Robustness for free: asymptotic size and power of max-tests in high dimensions
Anders Bredahl Kock, David Preinerstorfer
TL;DR
The paper tackles high-dimensional mean testing under minimal moment conditions, showing that conventional max-tests based on arithmetic means can fail when $d$ grows beyond the polynomial barrier $d=o(n^{m/2-1})$. It introduces a robust max-test based on coordinatewise winsorized means, which maintains asymptotic size even when $d$ grows exponentially in $n$ and tolerates adversarial contamination, while preserving the same asymptotic power as the standard test under stronger assumptions. The authors establish high-dimensional Gaussian approximations for both uncentered and centered statistics, derive data-driven bootstrap critical values, and compare the power of robust and bootstrap-based tests, finding that bootstrap often provides gains only in specific correlation structures. Overall, the winsorized approach offers a robust, scalable alternative with comparable asymptotic performance to classical tests and explicit guidance on when bootstrap improves power.
Abstract
Consider testing a zero restriction on the mean of a $d$-dimensional random vector based on an i.i.d. sample of size $n$. Suppose further that the coordinates are only assumed to possess $m>2$ moments. Then, max-tests based on arithmetic means and critical values derived from Gaussian approximations are not guaranteed to be asymptotically valid unless $d$ is relatively small compared to $n$, because said approximation faces a polynomial growth barrier of $d=o(n^{m/2-1})$. We propose a max-test based on winsorized means, and show that it holds the desired asymptotic size even when $d$ grows at an exponential rate in $n$ and the data are adversarially contaminated.

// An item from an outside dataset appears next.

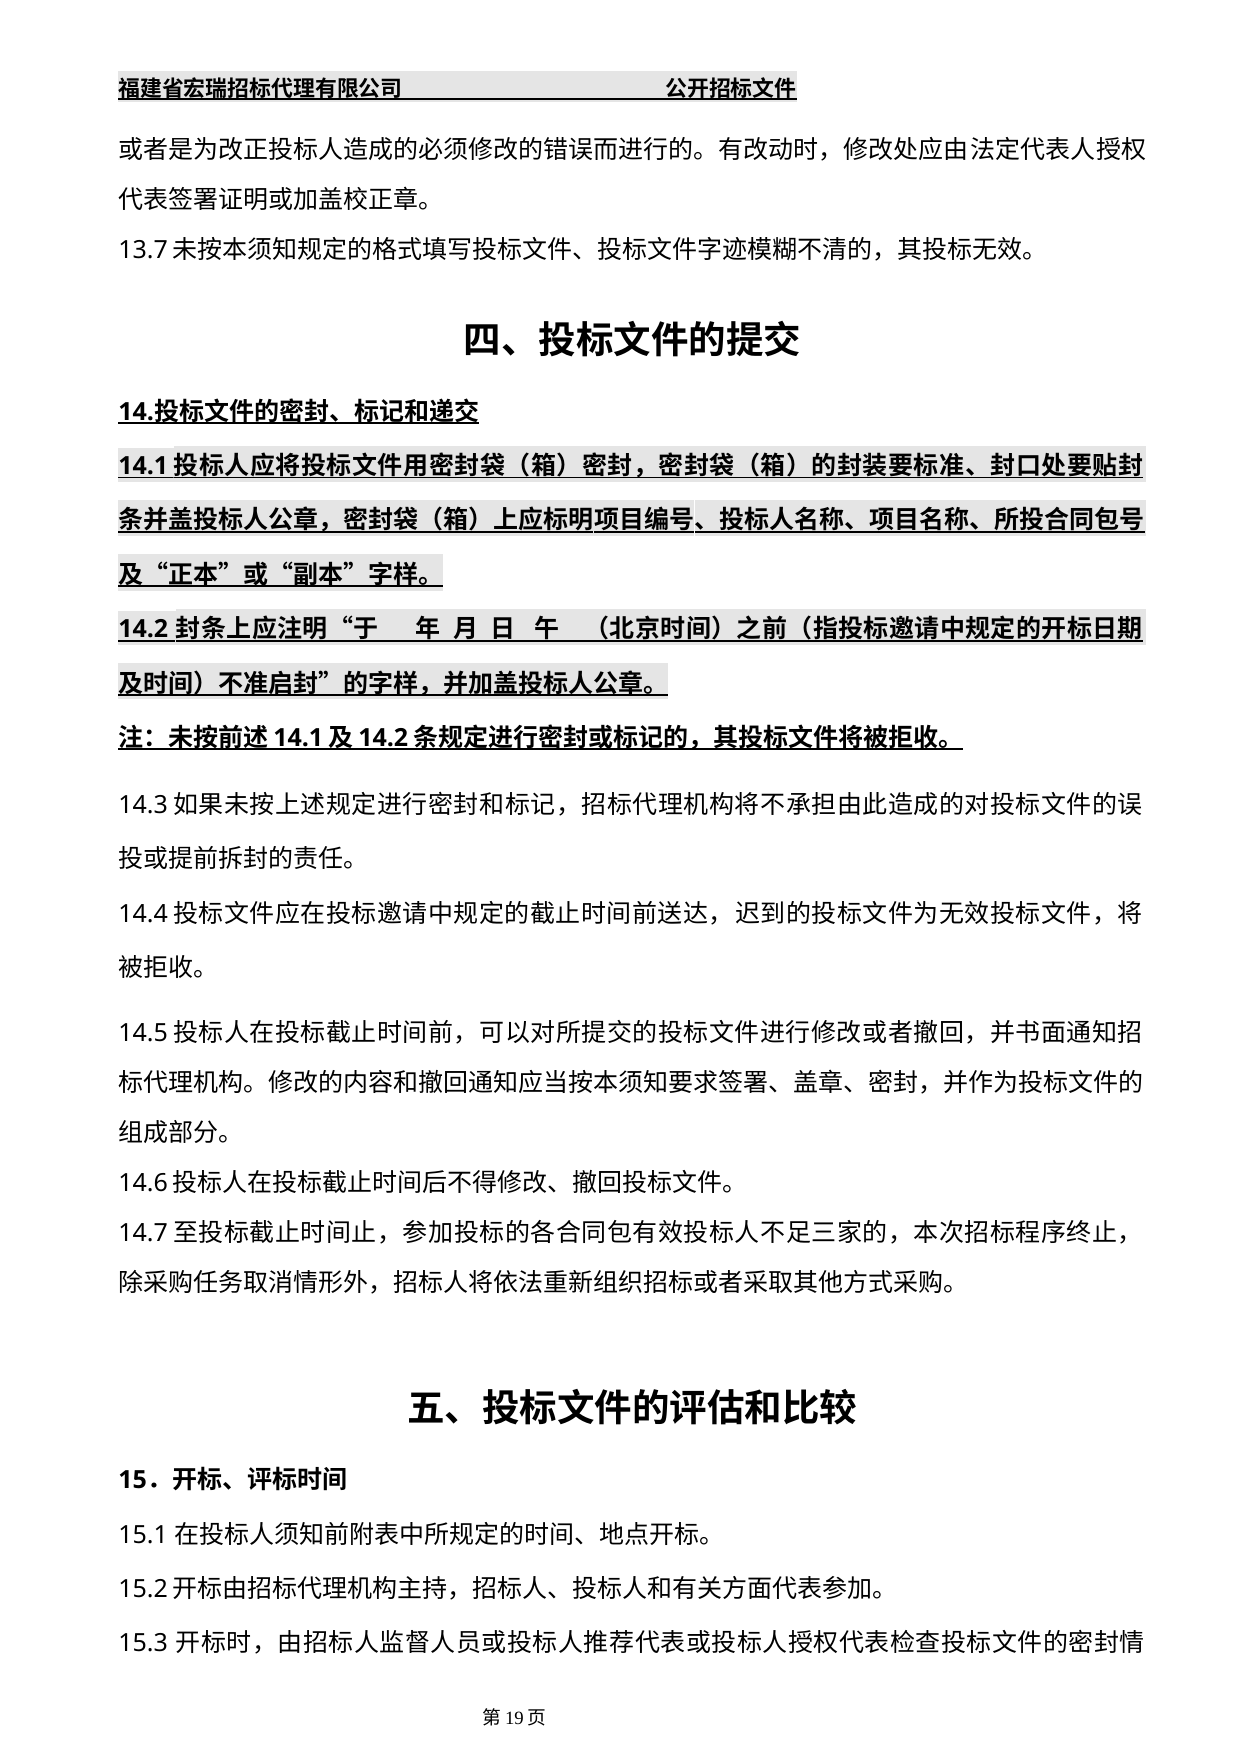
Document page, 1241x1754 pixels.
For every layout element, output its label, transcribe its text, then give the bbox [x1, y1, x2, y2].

Our characterization of its asymptotic power function shows that these benefits do not come at the cost of reduced asymptotic power: the robustified max-test has identical asymptotic power to that based on arithmetic means whenever the stronger assumptions underlying the latter are satisfied. We also investigate when -- and when not -- data-driven (bootstrap) critical values can strictly increase asymptotic power of the robustified max-test.